* _WORK TO BE COMPLETED_: Throughout the records below, find each line holding "manera" and copy it.

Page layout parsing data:
────────────────────

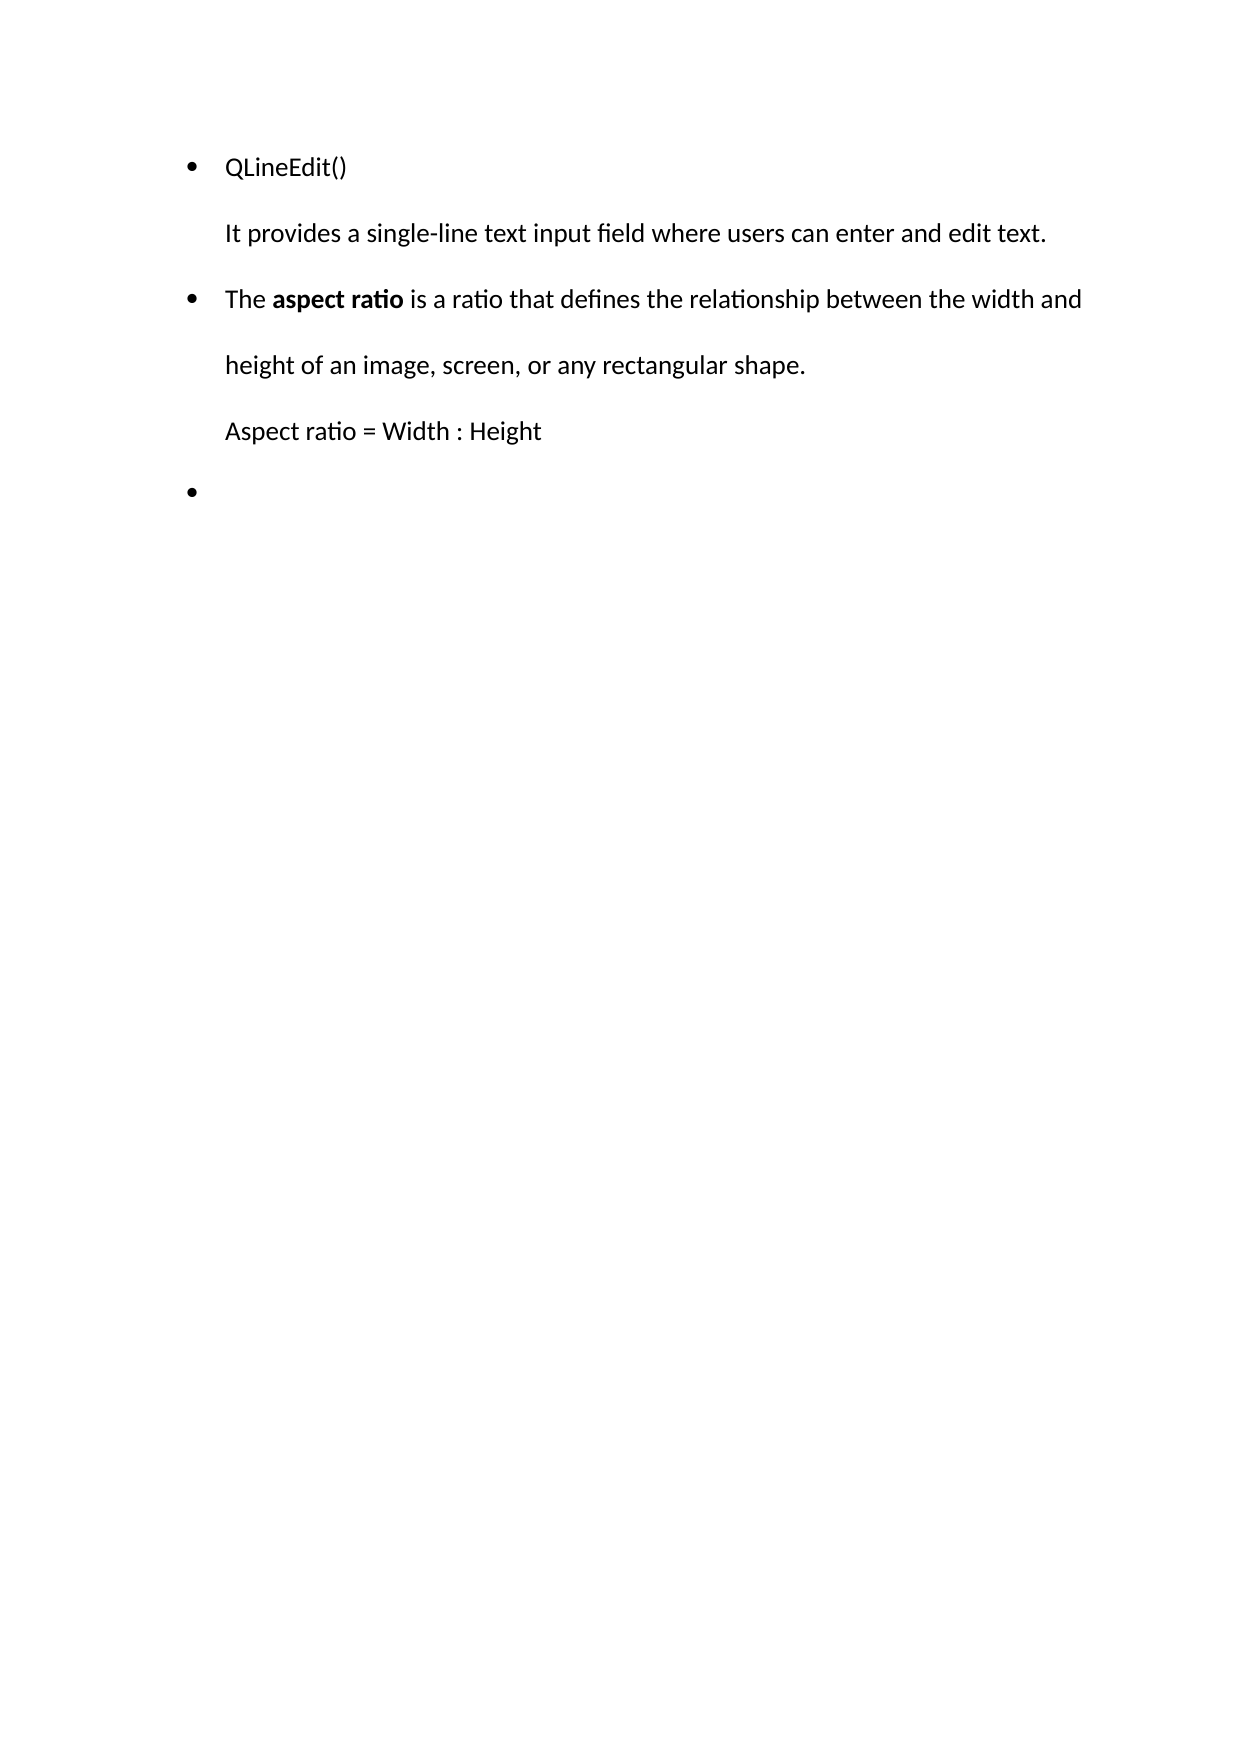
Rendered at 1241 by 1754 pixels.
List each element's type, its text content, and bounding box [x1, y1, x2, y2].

list The aspect ratio is a ratio that defines the relationship between the width and height of an image, screen, or any rectangular shape. Aspect ratio = Width : Height [187, 282, 1090, 447]
list QLineEdit() It provides a single-line text input field where users can enter and edit text. [187, 150, 1090, 249]
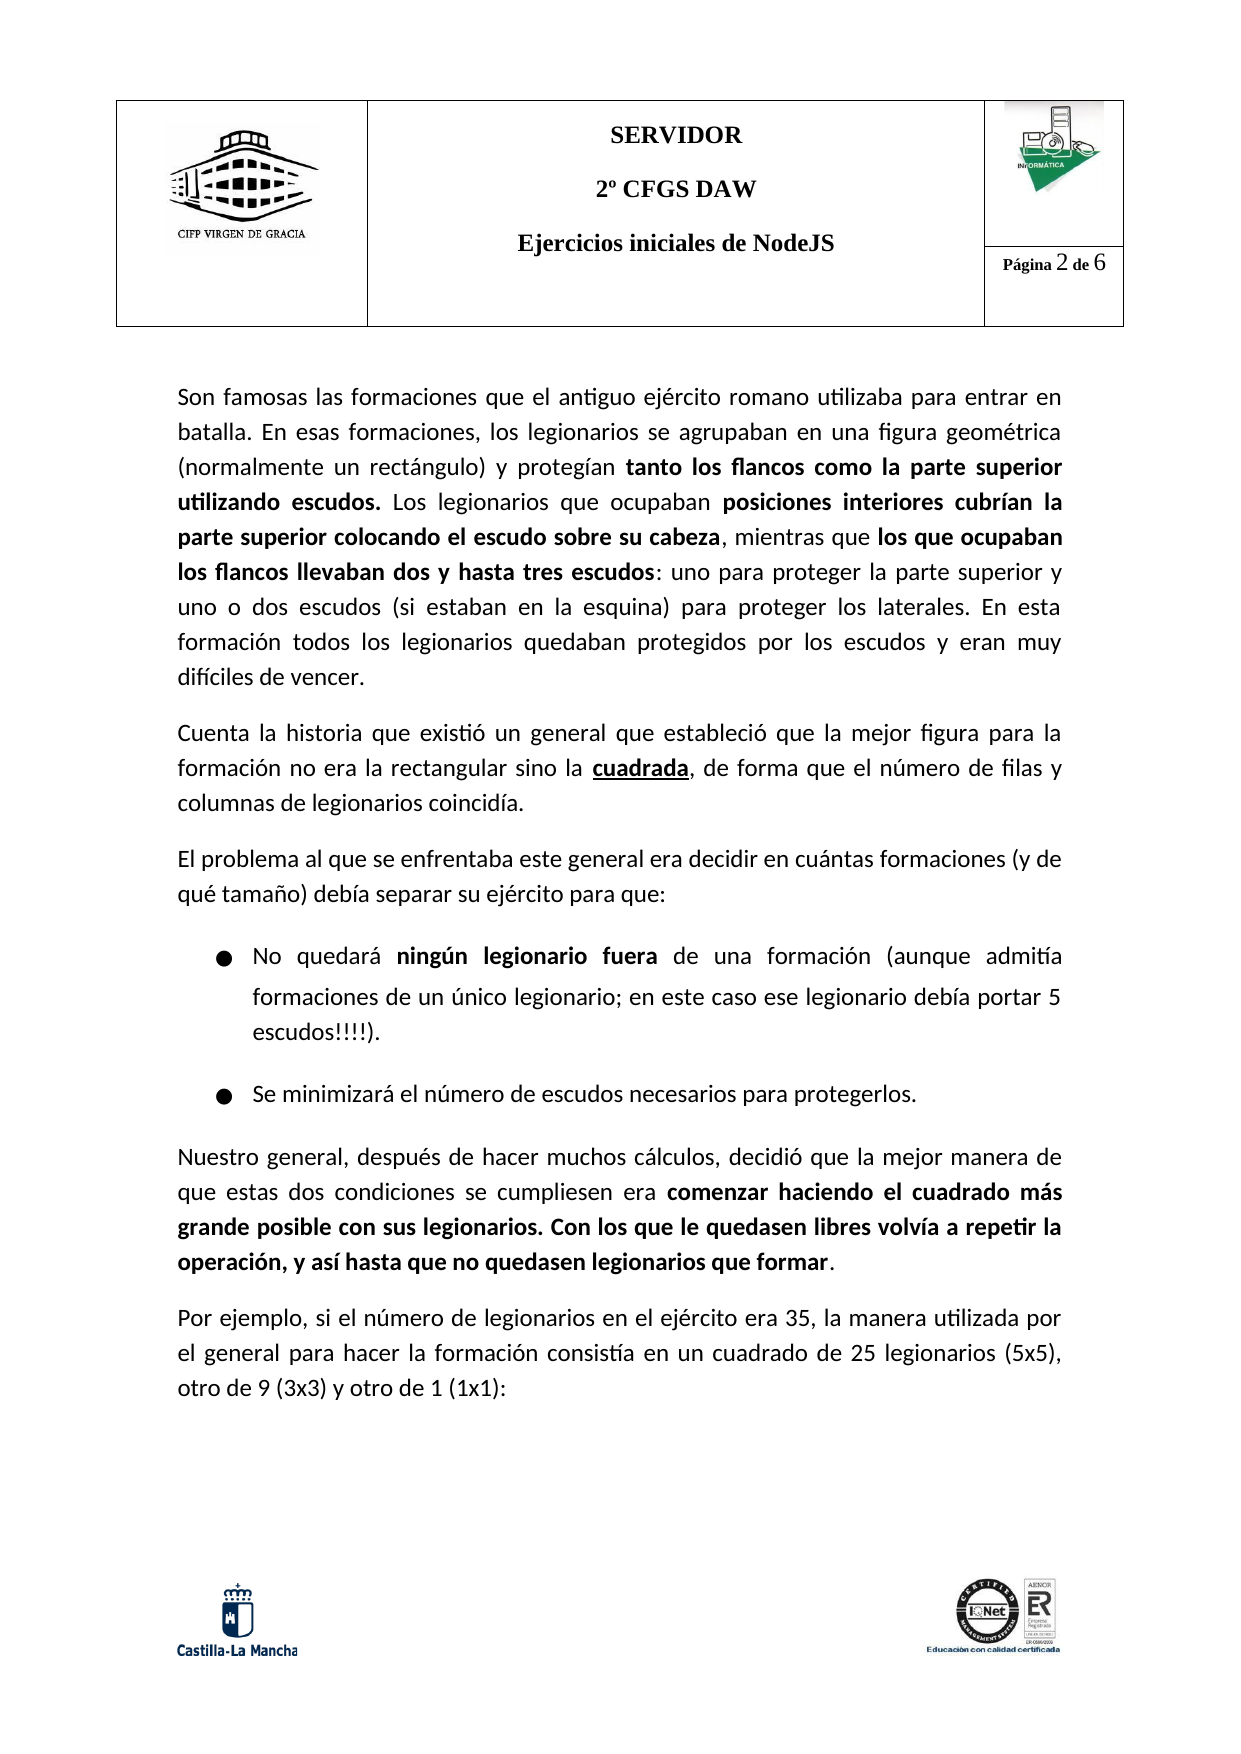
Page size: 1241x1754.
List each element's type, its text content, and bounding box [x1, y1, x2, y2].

list Se minimizará el número de escudos necesarios para protegerlos. [215, 1072, 1063, 1114]
text Por ejemplo, si el número de legionarios en el ejército era 35, la manera utilizada por el general para hacer la formación consistía en un cuadrado de 25 legionarios (5x5), otro de 9 (3x3) y otro de 1 (1x1): [177, 1302, 1063, 1403]
text El problema al que se enfrentaba este general era decidir en cuántas formaciones (y de qué tamaño) debía separar su ejército para que: [177, 843, 1063, 908]
text Nuestro general, después de hacer muchos cálculos, decidió que la mejor manera de que estas dos condiciones se cumpliesen era comenzar haciendo el cuadrado más grande posible con sus legionarios. Con los que le quedasen libres volvía a repetir la operación, y así hasta que no quedasen legionarios que formar. [177, 1141, 1063, 1277]
text Son famosas las formaciones que el antiguo ejército romano utilizaba para entrar en batalla. En esas formaciones, los legionarios se agrupaban en una figura geométrica (normalmente un rectángulo) y protegían tanto los flancos como la parte superior utilizando escudos. Los legionarios que ocupaban posiciones interiores cubrían la parte superior colocando el escudo sobre su cabeza, mientras que los que ocupaban los flancos llevaban dos y hasta tres escudos: uno para proteger la parte superior y uno o dos escudos (si estaban en la esquina) para proteger los laterales. En esta formación todos los legionarios quedaban protegidos por los escudos y eran muy difíciles de vencer. [177, 381, 1063, 692]
picture [1004, 101, 1104, 196]
picture [177, 1583, 298, 1656]
picture [163, 122, 321, 255]
picture [911, 1562, 1063, 1656]
text Cuenta la historia que existió un general que estableció que la mejor figura para la formación no era la rectangular sino la cuadrada, de forma que el número de filas y columnas de legionarios coincidía. [177, 717, 1063, 817]
list No quedará ningún legionario fuera de una formación (aunque admitía formaciones de un único legionario; en este caso ese legionario debía portar 5 escudos!!!!). [215, 933, 1063, 1046]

────────────────────

* _WRITTEN ANSWER_:
text Por ejemplo, si el número de legionarios en el ejército era 35, la manera utilizada por el general para hacer la formación consistía en un cuadrado de 25 legionarios (5x5), otro de 9 (3x3) y otro de 1 (1x1): [177, 1302, 1063, 1403]
text Nuestro general, después de hacer muchos cálculos, decidió que la mejor manera de que estas dos condiciones se cumpliesen era comenzar haciendo el cuadrado más grande posible con sus legionarios. Con los que le quedasen libres volvía a repetir la operación, y así hasta que no quedasen legionarios que formar. [177, 1141, 1063, 1277]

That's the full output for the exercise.